= Melvin Sabshin =

American psychiatrist

Melvin Sabshin, M.D. (1925– 4 June 2011) was an American psychiatrist, the medical director of the American Psychiatric Association from 1974 to 1997, and a leader in psychiatry placing it firmly within the discipline of medicine. He worked quietly within many groups and organizations to attain the changes he believed necessary to advance the profession of psychiatry.

==Biography==
Sabshin was born in New York City, the son of Jewish immigrant parents from Russia. His father attained an M.D. degree in 1913 and opened his medical practice in New York. At the age of 50, he developed hypertension and moved the family to Miami Beach, Florida. Sabshin attended public schools in New York and completed high school at the age of 14. He entered the University of Florida in 1944 and graduated with a B.S. degree and a Phi Beta Kappa key. World War II was under way, he postponed going to medical school and joined the U.S. Army. He served for one year as a corpsman at a military hospital in New Orleans, Louisiana where he became acquainted with medicine.

Sabshin entered Tulane University School of Medical in New Orleans, completed the program in three and one-half years, and was, academically, among the first in his class. By graduation, he had decided to go into psychiatry as he was influenced by Robert Galbraith Heath, M.D., the head of psychiatry and neurology at Tulane and studied the biochemistry of schizophrenia. Sabshin took his internship at Charity Hospital in New Orleans from 1948 to 1949 and remained there for his residency in psychiatry. During his residency, he began training in psychoanalysis. He later completed his training in Chicago at the Institute for Psychosomatic & Psychiatric Research and Training at the Michael Reese Hospital Medical Center where he held a research position from 1954 to 1955. He trained under Roy R. Grinker Sr., M.D., an established leader in psychiatry who sought an integrated understanding of complex behaviors. He remained at Michael Reese Hospital Medical Center until 1961 when he became the associate director of the Institute for Psychosomatic & Psychiatric Research and Training. He became interested in several ideologies which were a part of psychiatry. His interests led to his belief that ideologies had to be replaced with rational, evidence-based approaches to the prevention and treatment of mental illness. Additionally, social and community psychiatry were among his interests.

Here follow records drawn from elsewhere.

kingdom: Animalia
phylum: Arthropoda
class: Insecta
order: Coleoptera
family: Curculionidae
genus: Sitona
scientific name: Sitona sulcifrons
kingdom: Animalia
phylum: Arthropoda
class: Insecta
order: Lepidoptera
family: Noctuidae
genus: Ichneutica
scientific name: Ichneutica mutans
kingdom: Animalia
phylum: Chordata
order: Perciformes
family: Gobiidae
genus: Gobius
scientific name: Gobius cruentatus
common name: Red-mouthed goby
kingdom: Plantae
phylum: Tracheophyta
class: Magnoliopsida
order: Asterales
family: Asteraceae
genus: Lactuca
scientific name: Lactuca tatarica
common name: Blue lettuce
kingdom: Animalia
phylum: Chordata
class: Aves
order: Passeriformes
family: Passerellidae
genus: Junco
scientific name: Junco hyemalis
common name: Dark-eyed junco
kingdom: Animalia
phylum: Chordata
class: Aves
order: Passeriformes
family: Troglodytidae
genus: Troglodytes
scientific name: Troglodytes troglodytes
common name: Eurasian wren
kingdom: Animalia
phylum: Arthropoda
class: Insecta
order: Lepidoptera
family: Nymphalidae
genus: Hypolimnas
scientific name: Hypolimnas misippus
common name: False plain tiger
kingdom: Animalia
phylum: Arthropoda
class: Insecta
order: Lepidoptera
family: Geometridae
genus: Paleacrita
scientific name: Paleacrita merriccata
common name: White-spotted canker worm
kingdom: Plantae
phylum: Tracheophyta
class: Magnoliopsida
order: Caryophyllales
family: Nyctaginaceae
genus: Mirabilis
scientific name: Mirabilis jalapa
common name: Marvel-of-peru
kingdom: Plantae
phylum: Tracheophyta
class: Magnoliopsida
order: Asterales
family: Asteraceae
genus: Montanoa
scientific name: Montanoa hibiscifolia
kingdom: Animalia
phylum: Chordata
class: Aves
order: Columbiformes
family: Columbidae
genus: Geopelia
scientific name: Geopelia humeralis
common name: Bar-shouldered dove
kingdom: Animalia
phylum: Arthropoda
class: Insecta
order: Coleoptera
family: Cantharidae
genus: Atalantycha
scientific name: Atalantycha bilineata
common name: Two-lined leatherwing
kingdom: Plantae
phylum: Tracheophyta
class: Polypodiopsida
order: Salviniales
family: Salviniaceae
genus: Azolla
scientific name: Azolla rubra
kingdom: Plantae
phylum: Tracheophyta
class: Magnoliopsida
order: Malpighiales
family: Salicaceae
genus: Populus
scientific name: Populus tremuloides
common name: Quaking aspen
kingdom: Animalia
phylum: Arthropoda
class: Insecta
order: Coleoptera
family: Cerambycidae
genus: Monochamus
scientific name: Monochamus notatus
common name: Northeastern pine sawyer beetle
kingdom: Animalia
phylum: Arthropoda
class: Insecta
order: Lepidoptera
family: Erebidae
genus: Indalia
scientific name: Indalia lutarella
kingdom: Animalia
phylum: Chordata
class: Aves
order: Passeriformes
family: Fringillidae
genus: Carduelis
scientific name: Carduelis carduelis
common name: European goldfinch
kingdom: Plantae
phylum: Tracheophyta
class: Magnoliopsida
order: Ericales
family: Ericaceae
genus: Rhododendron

In 1961, Sabshin left the Institute for Psychosomatic & Psychiatric Research and Training to become chair of Psychiatry at the University of Illinois in Chicago. From 1967 to 1968, he was a Fellow at the Center for Advanced Study in the Behavioral Sciences at Stanford University in Palo Alto, California. Returning to Chicago, he served as the Acting Dean of the University of Illinois College of Medicine. In 1974, he left Illinois to become the medical director of the American Psychiatric Association where he remained for 23 years. He became a major influence in the growth and development of psychiatry as an evidenced-based medical discipline through the integration of multiple systems.

His appointment as medical director set the stage for the gradual transformation of the profession. Working with the National Institute of Mental Health, he initially focused on training and research. American Psychiatric Publishing, Inc. (APPI), a publishing company, was established and Sabshin served as its first president. Over time, APPI became the largest publisher of monographs for the field of psychiatry. The American Psychiatric Association developed a new nosology based on research in psychiatry, which led to the publication of the Diagnostic and Statistical Manual (DSM). These developments led to the introduction of Practice Guideline Manuals which became especially important with the widespread use of pharmacotherapy.

Sabshin was actively involved in numerous psychiatric and other organizations: the Illinois Psychiatric Association (president, 1961–1962), the American College of Psychiatry (president, 1973–1974), the World Federation for Mental Health, and the World Psychiatric Association where he served as a member of its executive committee. He was particularly concerned with the abuse of psychiatry and the incarceration of dissident psychiatrists in the Soviet Union.

His biography lists over 100 publications including books and chapters in books. His first publication in 1954 as a co-author was on the subject of the glucose tolerance test in schizophrenia in the Journal of Nervous and Mental Disease. In 1966, with his colleague, Daniel Offer, M.D., he published Normality, a long term study of normal adolescents. After his retirement, APPI published his book Changing American Psychiatry: A Personal Perspective.

Sabshin died in London in 2011.

==Works==
- Offer, Daniel, and Melvin Sabshin. Normality: Theoretical and Clinical Concepts of Mental Health. New York: Basic Books, 1966.
- Offer, Daniel, and Melvin Sabshin, eds. Normality and the Life Cycle: A Critical Integration. New York: Basic Books, 1984.
- Offer, Daniel, and Melvin Sabshin, eds. The Diversity of Normal Behavior: Further Contributions to Normatology. New York: Basic Books, 1991.
- Weissman, Sidney H., Melvin Sabshin, and Harold Eist, eds. Psychiatry in the New Millennium. Washington, DC: American Psychiatric Press, 1999.
- Sabshin, Melvin. Changing American Psychiatry: A Personal Perspective. Washington, DC: American Psychiatric Publ., 2008.